2 février : Ce matin, avant le jour, je vis la Sainte Famille, accompagnée de ses hôtes, quitter son auberge avec les corbeilles où étaient les offrandes, et se rendre au temple de Jérusalem. Ils entrèrent d'abord dans une cour entourée de mur attenante au temple. Pendant que Saint Joseph et son hôte plaçaient l'âne sous un hangar, la Sainte Vierge fut accueillie très amicalement par une femme âgée, qui la conduisit plus loin par un passage couvert. Elles avaient une lanterne, car il faisait encore sombre. […] La Sainte Vierge fut conduite par la femme qui lui servait de guide jusqu'au vestibule du temple où la Présentation devait avoir lieu. […] Syméon s'approcha alors de la Sainte Vierge, qui tenait dans ses bras l'Enfant-Jésus enveloppé dans une étoffe bleue de ciel et la conduisit par la grille à la table des offrandes, où elle plaça l'enfant dans le berceau. A partir de ce moment, je vis le temple rempli d'une lumière dont rien ne peut rendre l'éclat.

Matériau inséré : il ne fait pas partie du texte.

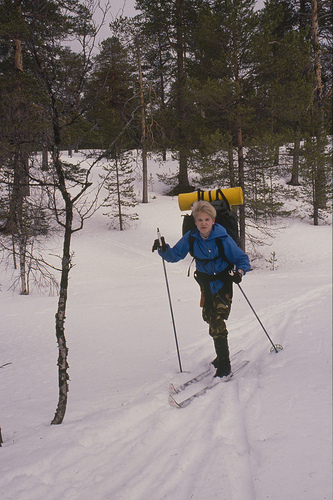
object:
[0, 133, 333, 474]
snow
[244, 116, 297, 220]
tree branches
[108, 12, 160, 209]
tree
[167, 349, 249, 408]
skiis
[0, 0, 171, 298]
branches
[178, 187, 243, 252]
backpack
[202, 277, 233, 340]
pants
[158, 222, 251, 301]
blue sweater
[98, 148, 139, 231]
tree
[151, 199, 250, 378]
person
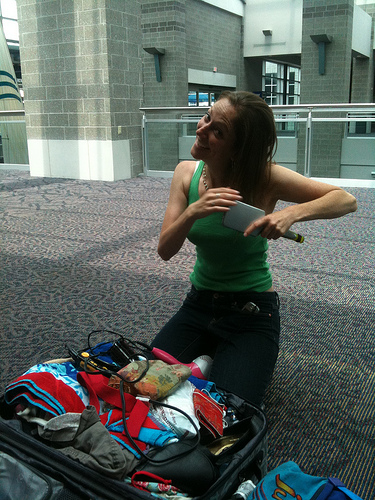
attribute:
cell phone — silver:
[240, 299, 263, 313]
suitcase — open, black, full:
[1, 346, 266, 496]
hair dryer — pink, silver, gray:
[152, 345, 212, 379]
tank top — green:
[185, 156, 273, 290]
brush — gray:
[223, 201, 306, 243]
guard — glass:
[144, 117, 373, 179]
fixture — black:
[311, 31, 334, 75]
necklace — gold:
[199, 166, 215, 197]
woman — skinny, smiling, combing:
[155, 91, 358, 393]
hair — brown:
[221, 90, 279, 191]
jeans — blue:
[152, 288, 282, 396]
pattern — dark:
[2, 65, 19, 80]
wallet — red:
[193, 390, 224, 439]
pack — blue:
[255, 459, 359, 499]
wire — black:
[76, 331, 201, 460]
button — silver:
[212, 289, 222, 299]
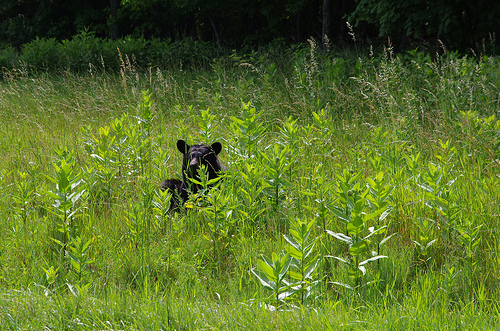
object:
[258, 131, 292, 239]
plant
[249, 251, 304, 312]
green plant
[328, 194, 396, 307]
green plant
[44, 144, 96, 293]
green plant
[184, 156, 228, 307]
green plant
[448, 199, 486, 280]
green plant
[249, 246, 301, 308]
plant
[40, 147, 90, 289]
plant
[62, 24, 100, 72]
plant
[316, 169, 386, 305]
green plant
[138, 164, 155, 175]
green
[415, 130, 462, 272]
plants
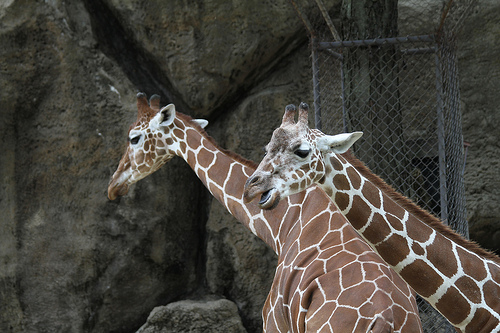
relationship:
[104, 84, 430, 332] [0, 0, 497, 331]
giraffe in rock pen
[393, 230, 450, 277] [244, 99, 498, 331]
line on giraffe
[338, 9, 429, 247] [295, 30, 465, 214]
tree trunk inside fence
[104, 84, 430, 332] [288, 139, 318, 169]
giraffe has eye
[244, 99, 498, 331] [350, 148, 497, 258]
giraffe has hair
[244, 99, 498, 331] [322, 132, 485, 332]
giraffe has neck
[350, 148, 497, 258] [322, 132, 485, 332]
hair on neck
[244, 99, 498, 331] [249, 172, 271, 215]
giraffe has mouth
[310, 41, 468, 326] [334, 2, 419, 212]
fence around tree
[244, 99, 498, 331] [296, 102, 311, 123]
giraffe has horns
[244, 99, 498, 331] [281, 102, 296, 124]
giraffe has horns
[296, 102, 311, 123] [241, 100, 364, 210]
horns on head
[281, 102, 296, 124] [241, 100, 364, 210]
horns on head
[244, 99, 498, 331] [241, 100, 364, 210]
giraffe on head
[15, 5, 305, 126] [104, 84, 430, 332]
rocks behind giraffe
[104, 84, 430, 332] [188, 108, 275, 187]
giraffe has mane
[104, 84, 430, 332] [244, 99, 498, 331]
giraffe stands with giraffe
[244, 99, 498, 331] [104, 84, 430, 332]
giraffe stands with giraffe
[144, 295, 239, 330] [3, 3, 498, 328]
stone in enclosure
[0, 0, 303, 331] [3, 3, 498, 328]
stone in enclosure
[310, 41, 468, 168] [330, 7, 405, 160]
fence made of tree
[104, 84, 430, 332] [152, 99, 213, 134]
giraffe has ears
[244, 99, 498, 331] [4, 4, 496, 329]
giraffe in zoo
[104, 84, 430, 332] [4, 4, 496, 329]
giraffe in zoo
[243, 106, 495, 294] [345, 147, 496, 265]
neck has mane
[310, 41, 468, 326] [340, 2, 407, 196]
fence on tree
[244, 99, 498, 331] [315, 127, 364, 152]
giraffe has a ear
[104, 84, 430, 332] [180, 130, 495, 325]
giraffe have necks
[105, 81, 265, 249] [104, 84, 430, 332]
head on giraffe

Je vis que Dieu y était, et au-dessus de l'Enfant, je vis les cieux ouverts jusqu'au trône de la Très Sainte Trinité. Syméon reconduisit ensuite la Sainte Vierge au lieu où se tenaient les femmes derrière un grillage. Marie portait un vêtement couleur bleu de ciel et un voile blanc ; elle était enveloppée dans un long manteau d'une couleur tirant sur le jaune. Syméon alla ensuite à l'autel fixe, sur lequel étaient placés les vêtements sacerdotaux. Lui et trois autres prêtres s'habillèrent pour la cérémonie. […] Syméon […] placé derrière l'autel, prit l'Enfant-Jésus, l'éleva en l'air en le présentant vers différents côtés du temple et pria longtemps. Il donna ensuite l'enfant […] sur les bras de Marie, et lut des prières dans un rouleau placé près de lui sur un pupitre. […]
 
Quand cette cérémonie fut finie, Syméon vint à l'endroit où se trouvait Marie, reçut d'elle l'Enfant-Jésus, qu'il prit dans ses bras, et, plein d'un joyeux enthousiasme, parla de lui longtemps, et en termes très expressifs. Il remercia Dieu d'avoir accompli sa promesse, et dit, entre autres choses : « C'est maintenant Seigneur, que vous renvoyez votre serviteur en paix selon votre parole ; car mes yeux ont vu votre salut que vous avez préparé devant la face de tous les peuples la lumière qui doit éclairer les nations et glorifier votre peuple d'Israël ». […] Joseph s'était rapproché après la Présentation ; ainsi que Marie, il écouta avec respect les paroles inspirées de Syméon, qui les bénit tous deux, et dit à Marie : « Voici que celui-ci est placé pour la chute et pour la résurrection de plusieurs dans Israël, et comme un signe de contradiction ; un glaive traversera ton âme, afin que ce qu'il y a dans beaucoup de cœurs soit révélé ». Quand le discours de Syméon fut fini, la prophétesse Anne fut aussi inspirée, parla longtemps de l'Enfant-Jésus, et appela sa Mère bienheureuse. […] Marie brillait comme une rose céleste. […] Je vis ensuite la Sainte Vierge, tenant l'enfant dans ses bras, reconduite par Anne et Noémi à la cour où elles l'avaient prise et où elles se firent réciproquement leurs adieux. Joseph y était déjà avec les deux hôtes ; il avait amené l'Ane sur lequel Marie monta avec l'Enfant, et ils partirent aussitôt du temple, traversant Jérusalem en allant dans la direction de Nazareth.
 
Extrait des révélations de la Bienheureuse Anne-Catherine Emmerich (chapitre 70)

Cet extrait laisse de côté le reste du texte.